Give back each record precisely, pictures excluded.

** Opening Records provided block **

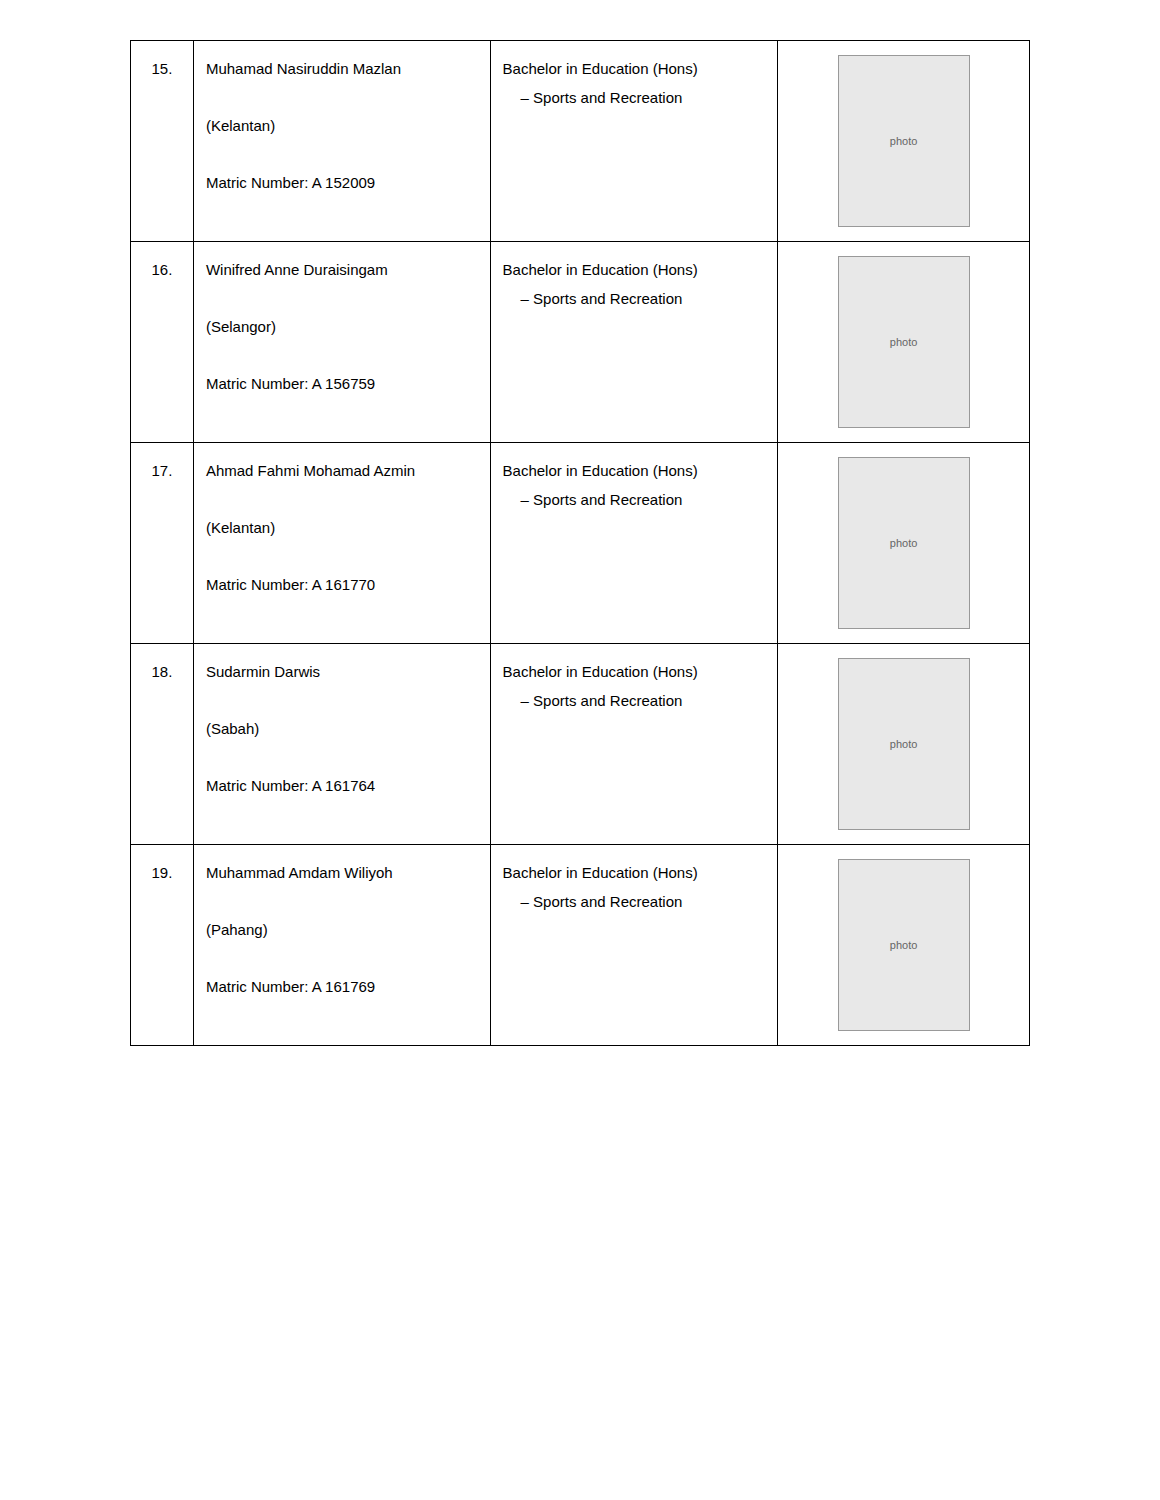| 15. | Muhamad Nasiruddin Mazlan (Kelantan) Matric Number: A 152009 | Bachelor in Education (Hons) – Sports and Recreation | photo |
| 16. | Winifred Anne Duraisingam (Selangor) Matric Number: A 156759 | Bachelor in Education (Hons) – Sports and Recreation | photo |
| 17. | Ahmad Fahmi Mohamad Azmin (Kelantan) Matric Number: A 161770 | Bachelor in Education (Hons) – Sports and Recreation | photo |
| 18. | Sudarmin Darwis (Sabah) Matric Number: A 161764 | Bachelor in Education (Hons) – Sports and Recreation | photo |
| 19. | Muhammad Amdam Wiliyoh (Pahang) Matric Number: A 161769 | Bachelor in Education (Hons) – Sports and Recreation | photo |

** Closing Records provided block **

**Response:**
| 15. | Muhamad Nasiruddin Mazlan (Kelantan) Matric Number: A 152009 | Bachelor in Education (Hons) – Sports and Recreation | photo |
| 16. | Winifred Anne Duraisingam (Selangor) Matric Number: A 156759 | Bachelor in Education (Hons) – Sports and Recreation | photo |
| 17. | Ahmad Fahmi Mohamad Azmin (Kelantan) Matric Number: A 161770 | Bachelor in Education (Hons) – Sports and Recreation | photo |
| 18. | Sudarmin Darwis (Sabah) Matric Number: A 161764 | Bachelor in Education (Hons) – Sports and Recreation | photo |
| 19. | Muhammad Amdam Wiliyoh (Pahang) Matric Number: A 161769 | Bachelor in Education (Hons) – Sports and Recreation | photo |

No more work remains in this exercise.